Pendekatan postmodernisme sangat didasarkan pada subjektivitas. Salah satu pemikiran postmo yang paling kentara akan gagasan subjektivitas ini adalah Jaques Derida. Dalam pemikiranya Derrida memperkenalkan istilah Dekontruksi. Dekontruksi adalah sebuah metode hermeneutika yang menjelaskan bahwa dalam setiap teks selalu hadir anggapan-anggapan yang dianggap absolut. Padahal teks adalah benda yang mati sehingga dapat dibangun kembali pondasinya.

Jacques Derrida mengatakan bahwa kita selalu cenderung untuk melepaskan teks dari konteksnya. Sehingga banyak kebenaran yang diangap final. Hal Inilah yang Derrida sebut sebagai logosentrisme. Yaitu kecenderungan untuk mengacu kepada suatu metafisika tertentu.

Postmodernisme juga berusaha menciptakan bias makna serta mempertanyakan kembali gagasan-gagasan besar yang telah menghegemoni umat manusia dewasa ini. Michael Foucault berpendapat bahwa melalui gagasan post-modernisme, realitas akan menampakan fenomena sejati hubungan antara ilmu dan kekuasaan. Paham postmo ini sangatlah pelik. Berbagai macam ‘tren’ pemikiran lahir dari pondasi berfikir postmodernisme.

Salah satu tren yang lahir akibat efek dari postmodernisme ini adalah gagasan post-tradisionalisme. Paham Post-tradisionalisme “postra” adalah sebuah konstruk intelektual yang berpijak dari kebudayaan dari dalam bukan tekanan dari luar. Gagasan postra ini sejatinya adalah sub bagian dari gagasan postmodernisme.

Gagasan Post-tradisionalisme bertitik tolak dari transformasi sebuah tradisi dalam upaya pembentukan tradisi baru yang berakar pada keberadaan kebudayaan sendiri yang masih bias. Sepengetahuan penulis gagasan Post-tradisionalisme mulai mencuat ke permukaan oleh para intelektual muda Nahdatul ulama (NU) yang dipengaruhi oleh para pemikir islam modernis seperti Fazlur Rahman, Abed al jabiri, Mohamed Arkoun, Nasr hamid abu zayd dan lain-lain.

NU yang bernafaskan islam mengagas pemikiran post-tradisionalisme Islam ini dengan pondasi kebudayaan lokal. Sehingga dalam tahap perkembanganya ‘tren’ bahwa Islam itu identik dengan arab mulai dikritisi dari akar-akarnya. Tujuanya adalah untuk menampakan Islam secara hakikat yang tidak terbentur dalam suatu kontruks kebudayaan tertentu.

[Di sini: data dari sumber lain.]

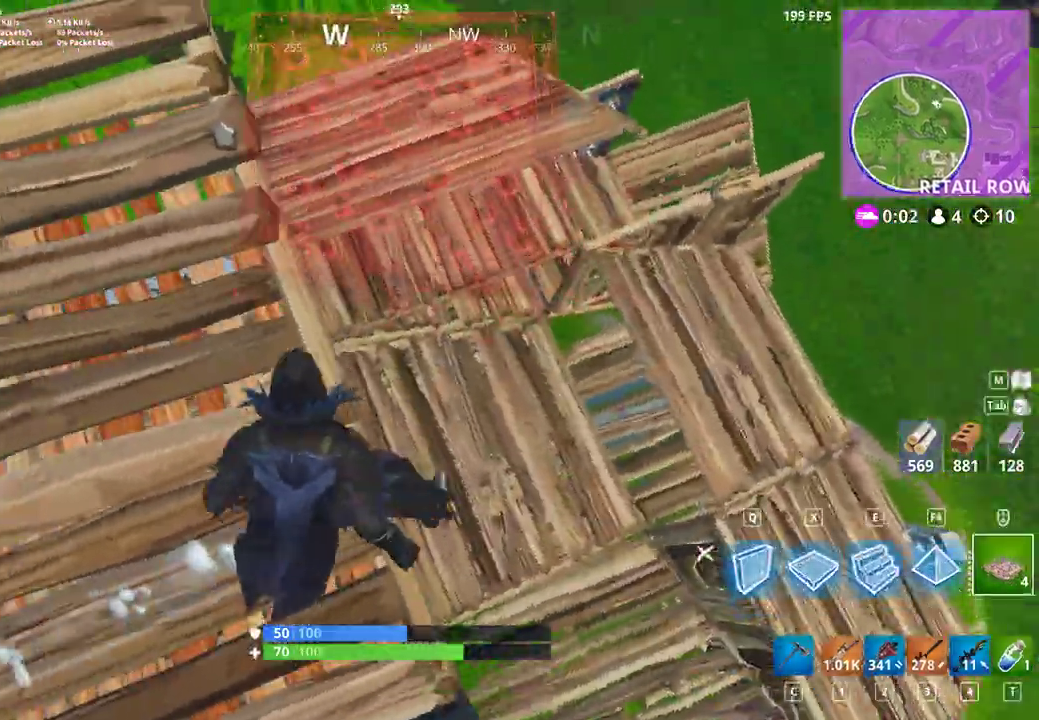
{"keys": ["a", "shift", "w"], "mouse": []}
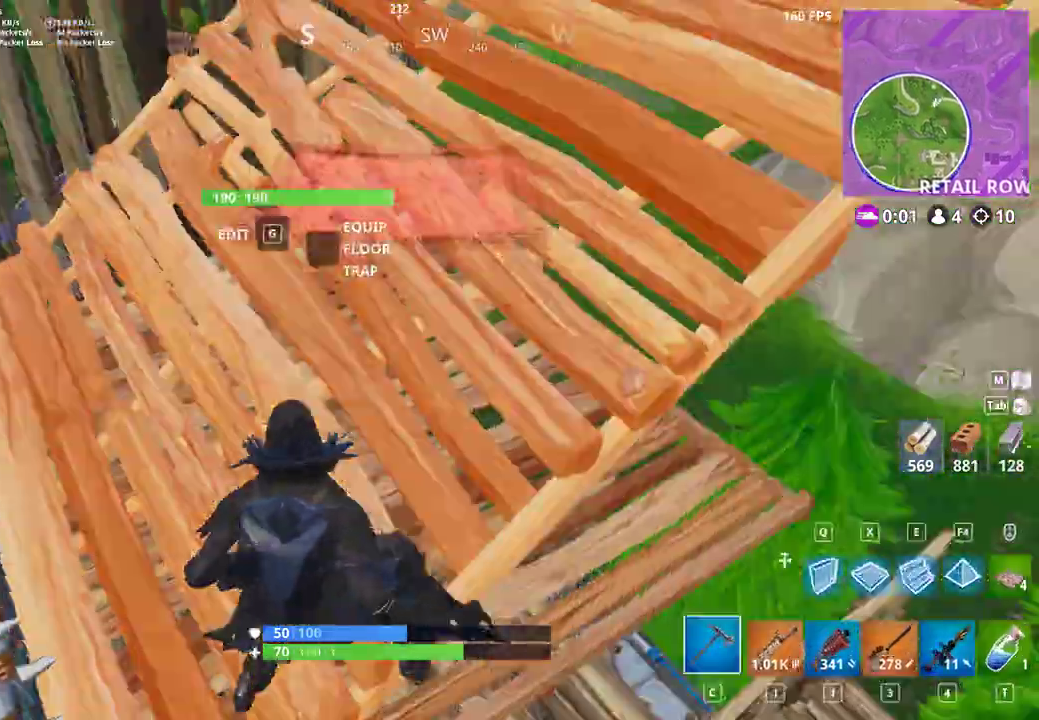
{"keys": ["d", "shift", "w"], "mouse": [], "events": [[100, "a", "up"], [333, "d", "down"]]}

Gerakan Post-Tradisionalisme ini adalah semacam “lompatan tradisi”. Yang berangkat dari suatu tradisi yang secara terus-menerus berusaha memper-baharui dirinya sendiri dengan cara mendialogkan dengan modernitas.

Mohammed Arkoun menjelaskan bahwa kemunculan post-tradisionalisme Islam dipicu oleh kejumudan berpikir dalam konteks pemikiran islam dengan indikator: tunduk pada wahyu dan ortodoksinya, penghormatan pada otoritas dan keagungannya (imam mazhab dalam konteks fiqih, teologi dan tasawwuf) dan lain sebagainya. Post-tradisionalisme sangat kental dengan nuansa kultural, teologis antroposentrik, dan filosofis-sosiologis. Berbeda dengan paham postmo yang bersifat lebih universal.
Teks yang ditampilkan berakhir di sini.